A view of Iranian-flagged cargo ship M/V Touska as the US Navy Arleigh Burke-class Aegis guided missile destroyer USS Spruance conducts its interception in a location given as the north Arabian Sea, in this screen capture from a video released April 19, 2026. Photo: CENTCOM/Handout via REUTERS

President Donald Trump said on Friday the US Navy was acting “like pirates” in carrying out Washington’s naval blockade of Iranian ports during the US and Israel’s war against Iran.

Trump made the comments while describing the seizure by US forces of a ship a few days ago.

“We took over the ship, we took over the cargo, we took over the oil. It’s a very profitable business,” Trump said in remarks on Friday evening. “We’re like pirates. We’re sort of like pirates but we are not playing games.”

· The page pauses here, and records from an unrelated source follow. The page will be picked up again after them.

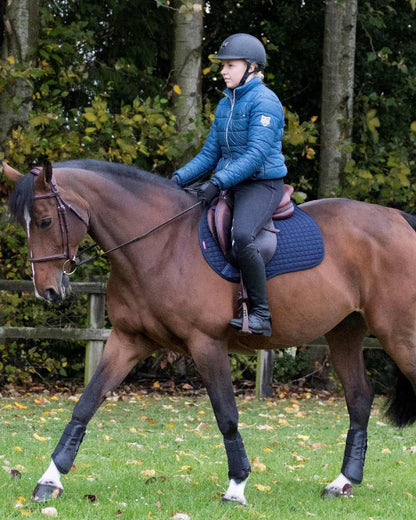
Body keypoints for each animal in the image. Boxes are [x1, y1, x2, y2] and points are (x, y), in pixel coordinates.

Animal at [2, 160, 416, 506]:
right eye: (24, 224)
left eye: (44, 221)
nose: (47, 291)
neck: (160, 245)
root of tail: (400, 220)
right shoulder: (127, 340)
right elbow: (86, 404)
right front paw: (49, 480)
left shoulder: (207, 344)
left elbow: (226, 415)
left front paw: (237, 488)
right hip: (344, 332)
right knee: (360, 398)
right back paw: (342, 482)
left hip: (399, 335)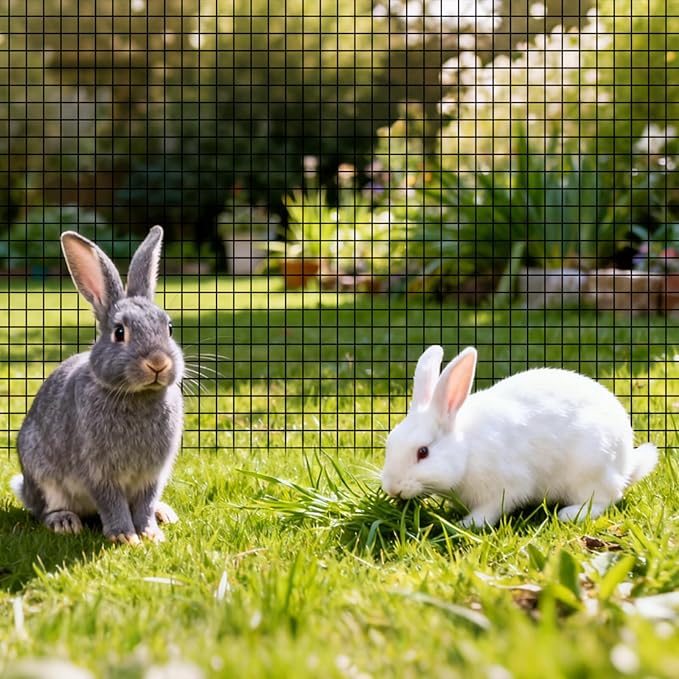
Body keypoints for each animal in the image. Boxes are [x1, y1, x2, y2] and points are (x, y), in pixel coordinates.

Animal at [11, 225, 184, 545]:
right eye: (119, 332)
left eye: (169, 328)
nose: (158, 362)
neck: (135, 395)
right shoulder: (99, 472)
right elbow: (112, 502)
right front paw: (125, 537)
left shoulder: (153, 475)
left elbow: (145, 502)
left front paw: (150, 533)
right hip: (41, 475)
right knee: (44, 509)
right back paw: (64, 521)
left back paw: (163, 513)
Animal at [381, 345, 658, 528]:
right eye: (390, 443)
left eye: (423, 452)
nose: (392, 488)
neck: (467, 450)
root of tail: (626, 464)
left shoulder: (507, 486)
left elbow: (493, 508)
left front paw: (468, 523)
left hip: (589, 470)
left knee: (607, 498)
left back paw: (570, 514)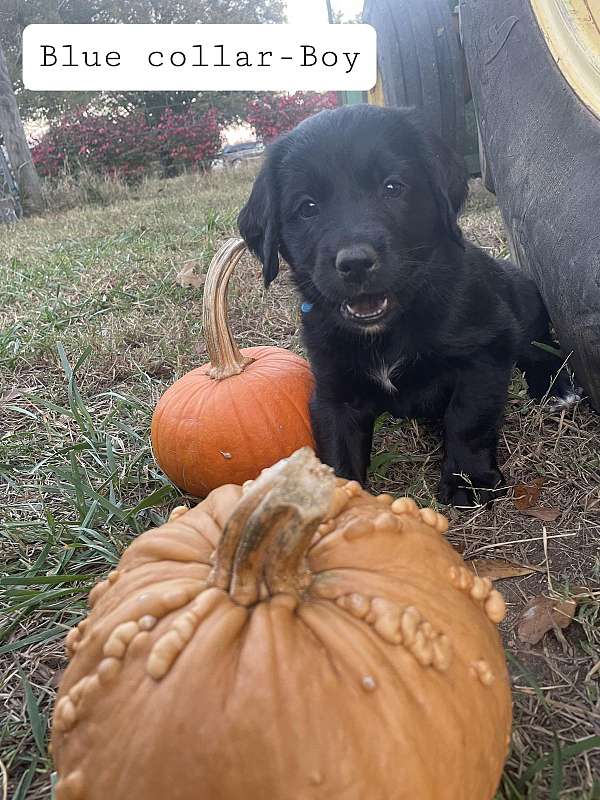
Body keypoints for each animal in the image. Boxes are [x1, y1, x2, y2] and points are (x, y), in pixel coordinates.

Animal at [237, 104, 576, 506]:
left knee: (542, 348)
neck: (393, 324)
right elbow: (337, 451)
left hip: (520, 309)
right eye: (308, 207)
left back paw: (557, 390)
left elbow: (468, 419)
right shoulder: (333, 392)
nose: (355, 263)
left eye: (392, 187)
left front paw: (468, 480)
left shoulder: (486, 351)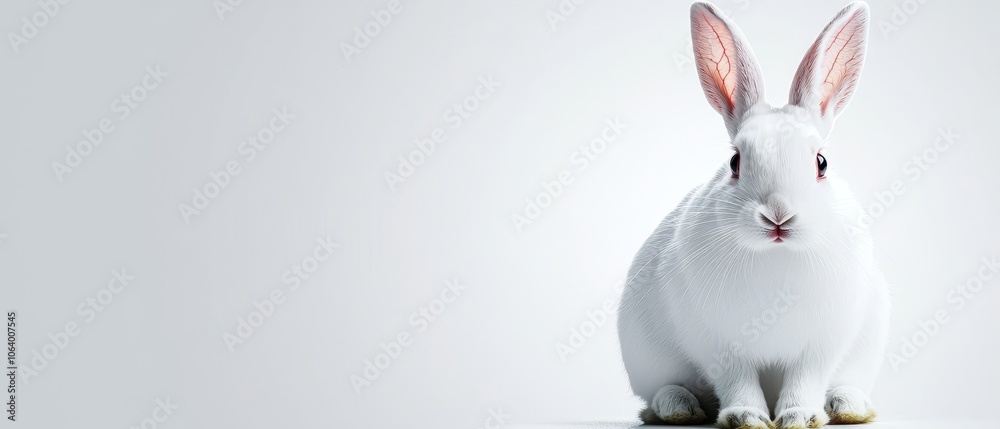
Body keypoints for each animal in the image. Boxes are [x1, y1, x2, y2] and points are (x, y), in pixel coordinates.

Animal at [616, 2, 889, 428]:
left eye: (822, 163)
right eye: (735, 162)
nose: (778, 216)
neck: (776, 256)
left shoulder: (820, 344)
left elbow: (805, 379)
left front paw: (799, 417)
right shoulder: (720, 342)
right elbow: (738, 380)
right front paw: (747, 417)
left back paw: (848, 406)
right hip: (648, 360)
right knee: (661, 390)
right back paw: (678, 407)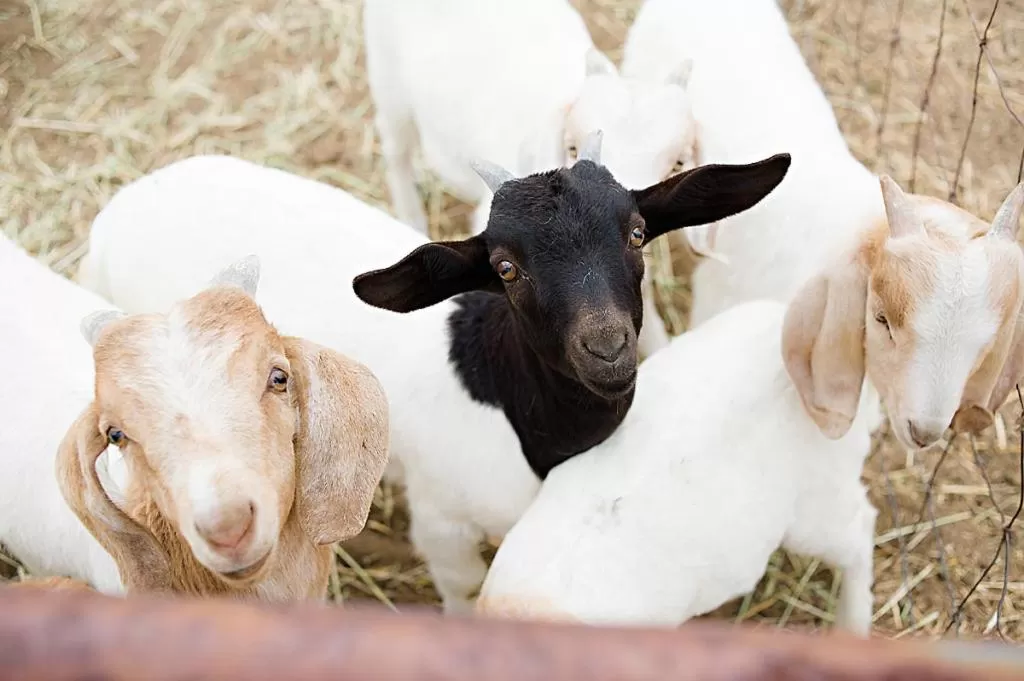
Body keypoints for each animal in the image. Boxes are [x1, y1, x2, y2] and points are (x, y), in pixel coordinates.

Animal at [76, 147, 791, 611]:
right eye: (505, 268)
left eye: (638, 233)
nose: (608, 348)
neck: (502, 396)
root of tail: (116, 210)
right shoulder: (443, 518)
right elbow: (460, 585)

Some of Tehran’s vessels have been seized by the US after leaving Iranian ports, along with sanctioned container ships and Iranian tankers in Asian waters.

Iran has blocked nearly all ships passing through the Strait of Hormuz apart from its own since the start of the war. Trump has imposed a separate blockade of Iranian ports.

The US and Israel attacked Iran on February 28. Iran responded with its own strikes on Israel and Gulf states that host US bases. US-Israeli strikes on Iran and Israeli attacks in Lebanon have killed thousands and displaced millions.

The war has raised oil prices and led to the blockade of the Strait of Hormuz, a chokepoint for about 20 percent of global oil and ​liquefied natural gas shipments.

Trump, who has offered shifting timelines and goals for the war that remains unpopular in the US, has faced widespread condemnation over his comments on the conflict, including when he threatened to destroy Iran’s entire civilization last month.

Many US experts said last month that American strikes on Iran may amount to war crimes after Trump threatened to target civilian infrastructure.